Après le succès de Chala, une enfance cubaine, Ernesto Daranas revient en compétition officielle aux 30èmes Rencontres Cinélatino. Il nous offre un beau long-métrage de fiction au scénario original, inspiré de faits réels.
En 1991, au moment où l'Union Soviétique s'effondre, le dernier cosmonaute russe, Sergéi (Héctor Noas, vu dans Chala, une enfance cubaine de Daranas en 2014), se trouve à bord de la station Mir. Pendant ce temps, Sergio (Tomás Cao, vu dans Habana Blues de Benito Zambrano en 2005 et dans Chala, une enfance cubaine), professeur de marxisme à La Havane, commence à ressentir les pénuries de la dite « période spéciale » qui plonge l'île dans l'isolement. Les deux hommes se rencontrent par hasard sur les ondes radios et se lient d'amitié. Dès les premières minutes du film, la voix off, celle de Mariana, qui se souvient de son enfance, donne le ton : une comédie douce avec pour toile de fond une période historique difficile traitée avec humour et poésie.
Une esthétique soignée: Ernesto Darana nous plonge dans La Havane délabrée, lumineuse et colorée.
Sergio, sa fille et sa mère vivent au dernier étage d'un vieil immeuble, leur quotidien est marqué par la crise économique, les pénuries alimentaires, les coupures d'électricités et le marché noir mais aussi par l'amour et la solidarité.
····················
**Consigne**. D'après l'extrait, quel métier Sergio exerce-t-il à La Havane ? Répondez en une phrase, s'il vous plaît.
····················
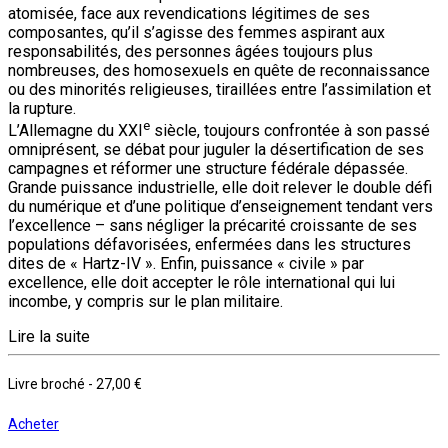
atomisée, face aux revendications légitimes de ses
composantes, qu’il s’agisse des femmes aspirant aux
responsabilités, des personnes âgées toujours plus
nombreuses, des homosexuels en quête de reconnaissance
ou des minorités religieuses, tiraillées entre l’assimilation et
la rupture.
e
L’Allemagne du XXI
siècle, toujours confrontée à son passé
omniprésent, se débat pour juguler la désertification de ses
campagnes et réformer une structure fédérale dépassée.
Grande puissance industrielle, elle doit relever le double défi
du numérique et d’une politique d’enseignement tendant vers
l’excellence – sans négliger la précarité croissante de ses
populations défavorisées, enfermées dans les structures
dites de « Hartz-IV ». Enfin, puissance « civile » par
excellence, elle doit accepter le rôle international qui lui
incombe, y compris sur le plan militaire.
Lire la suite
Livre broché
-
27,00 €
Acheter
····················
**Réponse rédigée**. Sergio est professeur de marxisme à La Havane.